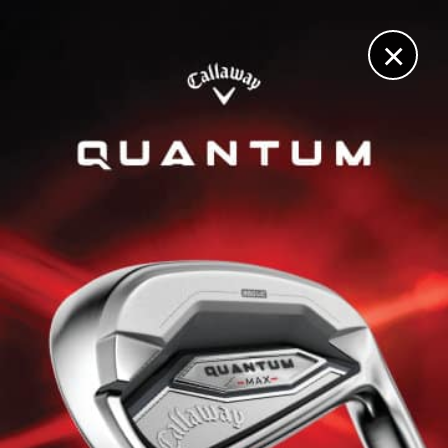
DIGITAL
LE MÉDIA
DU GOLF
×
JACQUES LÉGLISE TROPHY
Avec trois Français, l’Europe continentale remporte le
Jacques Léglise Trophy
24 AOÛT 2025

----------

* EXERCISE AIM *
The lines to return run from the one containing "Avec trois Français, l’Europe" through the last line of the material above. Please reproduce them exactly.

* EXERCISE OUTPUT *
Avec trois Français, l’Europe continentale remporte le
Jacques Léglise Trophy
24 AOÛT 2025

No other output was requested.